START EXTRACTED RECORDS
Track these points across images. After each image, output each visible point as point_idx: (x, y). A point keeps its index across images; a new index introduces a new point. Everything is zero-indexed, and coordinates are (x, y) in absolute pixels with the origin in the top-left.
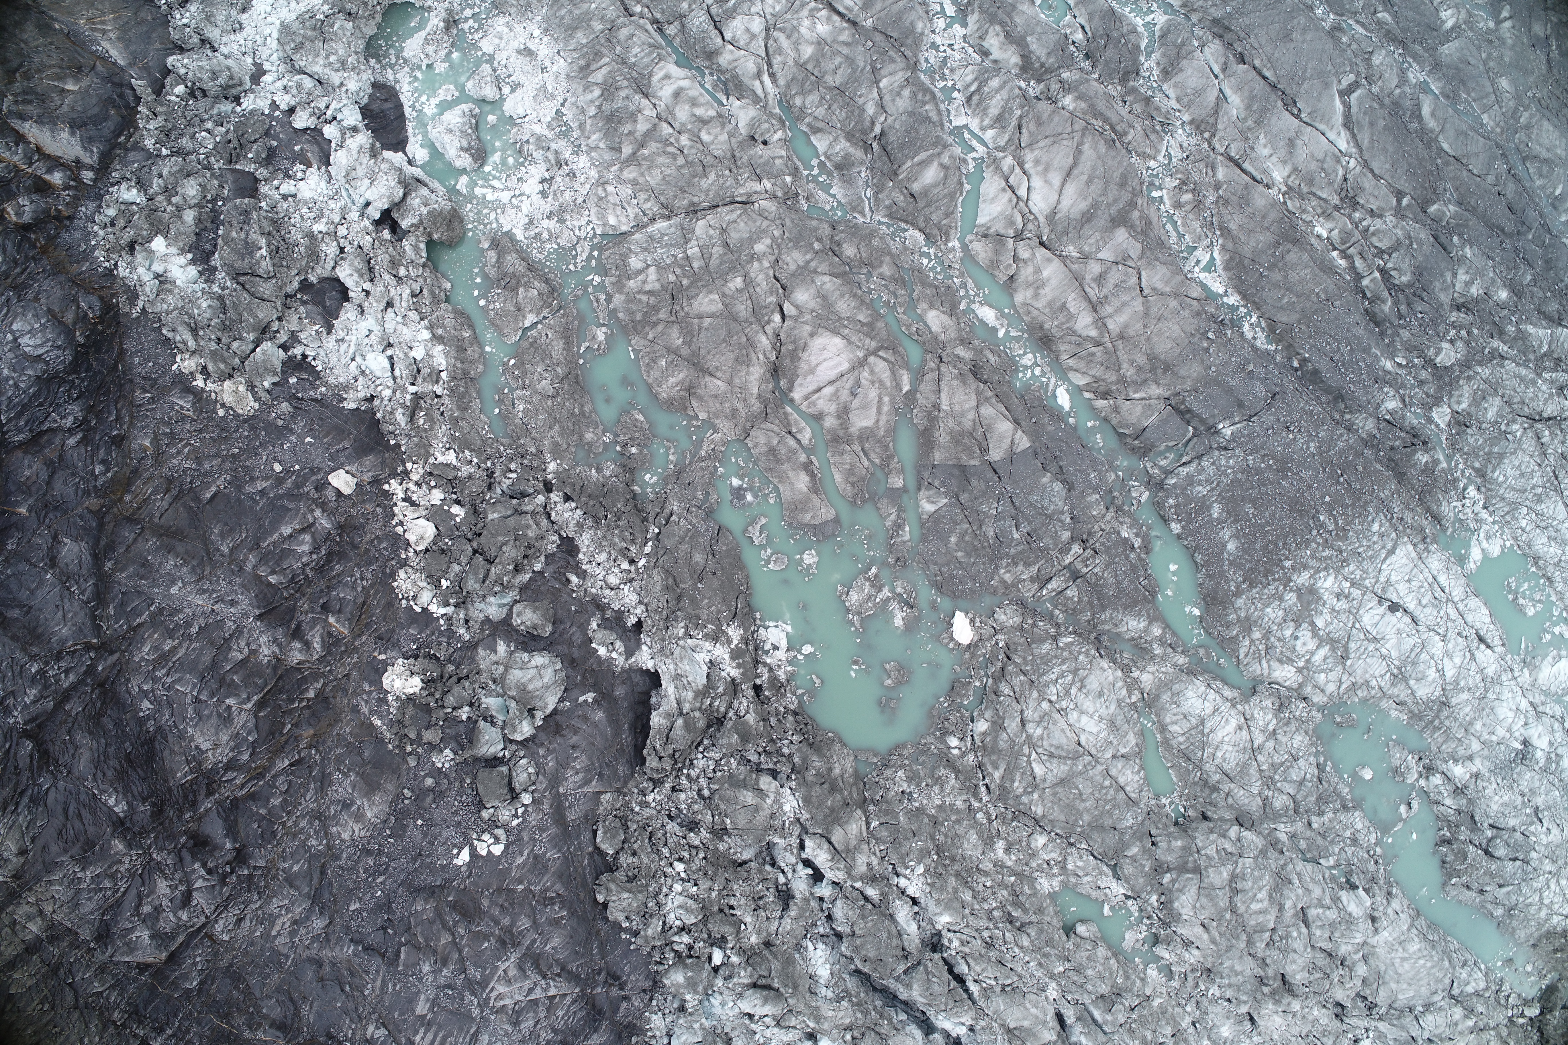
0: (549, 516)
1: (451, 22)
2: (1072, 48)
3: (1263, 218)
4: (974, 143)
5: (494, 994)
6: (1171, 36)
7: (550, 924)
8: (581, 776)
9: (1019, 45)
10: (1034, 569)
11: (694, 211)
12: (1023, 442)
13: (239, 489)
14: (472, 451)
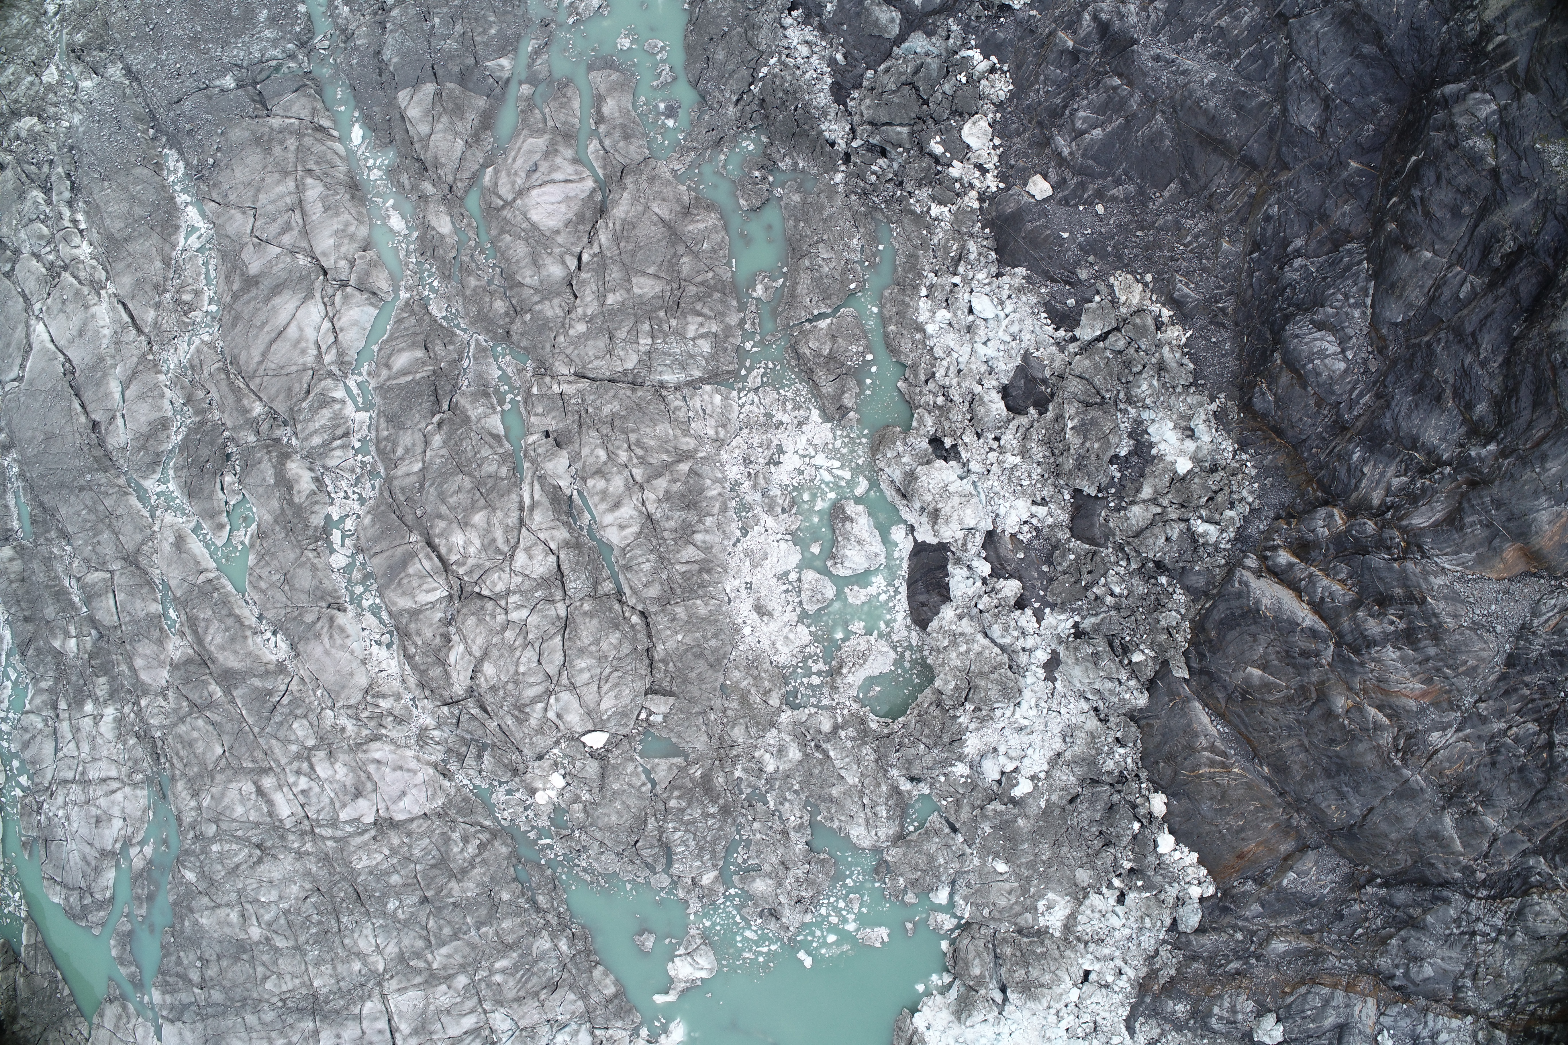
0: (853, 130)
1: (834, 672)
2: (238, 468)
3: (129, 266)
4: (355, 390)
6: (147, 460)
9: (283, 477)
11: (635, 384)
12: (403, 96)
13: (1141, 192)
14: (913, 213)
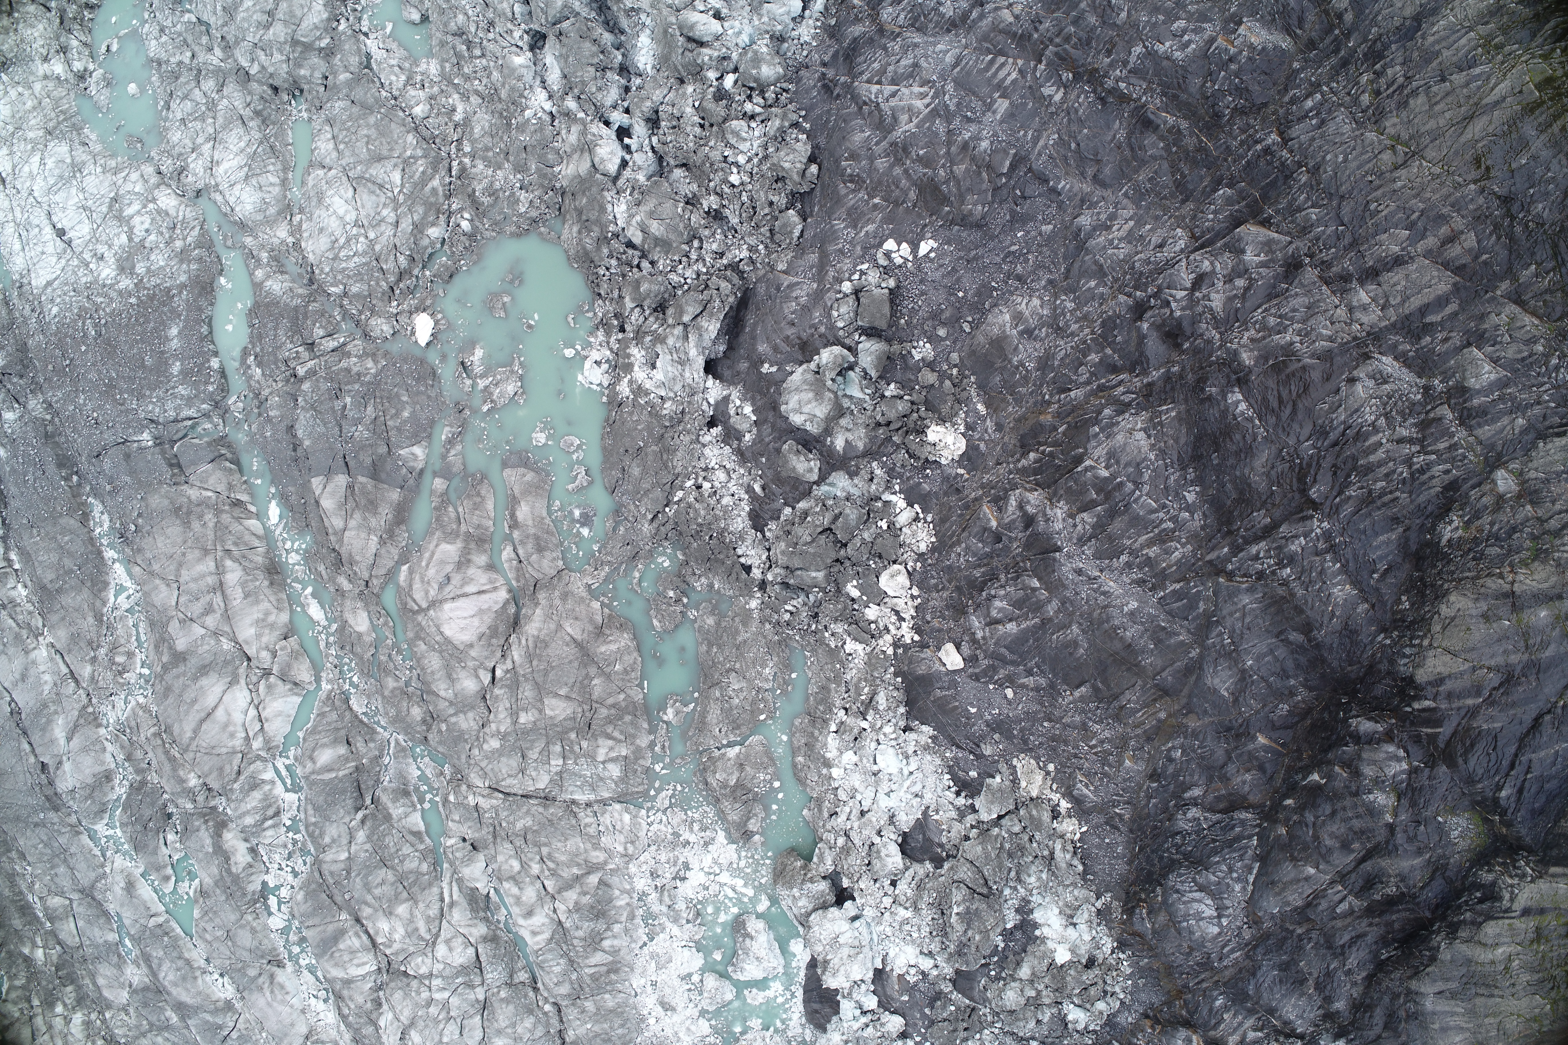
0: (768, 558)
2: (178, 828)
3: (63, 619)
4: (284, 772)
5: (927, 100)
6: (96, 809)
7: (859, 155)
8: (794, 295)
9: (220, 848)
10: (344, 364)
11: (547, 799)
12: (316, 483)
13: (1052, 686)
14: (828, 645)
END EXTRACTED RECORDS
**TASK GOAL:**
Repeat, exactly and in full, all records above, but include no pictures.

**SOLUTION TO THE EXERCISE:**
Track these points across images. After each image, output each visible point as point_idx: (x, y). A point keeps its index across images; a new index introduces a new point. Everything is zero-indexed, and coordinates are (x, y) in absolute pixels with the origin in the top-left.
0: (549, 516)
1: (451, 22)
2: (1072, 48)
3: (1263, 218)
4: (974, 143)
5: (494, 994)
6: (1171, 36)
7: (550, 924)
8: (581, 776)
9: (1019, 45)
10: (1034, 569)
11: (694, 211)
12: (1023, 442)
13: (239, 489)
14: (472, 451)
0: (853, 130)
1: (834, 672)
2: (238, 468)
3: (129, 266)
4: (355, 390)
6: (147, 460)
9: (283, 477)
11: (635, 384)
12: (403, 96)
13: (1141, 192)
14: (913, 213)
0: (768, 558)
2: (178, 828)
3: (63, 619)
4: (284, 772)
5: (927, 100)
6: (96, 809)
7: (859, 155)
8: (794, 295)
9: (220, 848)
10: (344, 364)
11: (547, 799)
12: (316, 483)
13: (1052, 686)
14: (828, 645)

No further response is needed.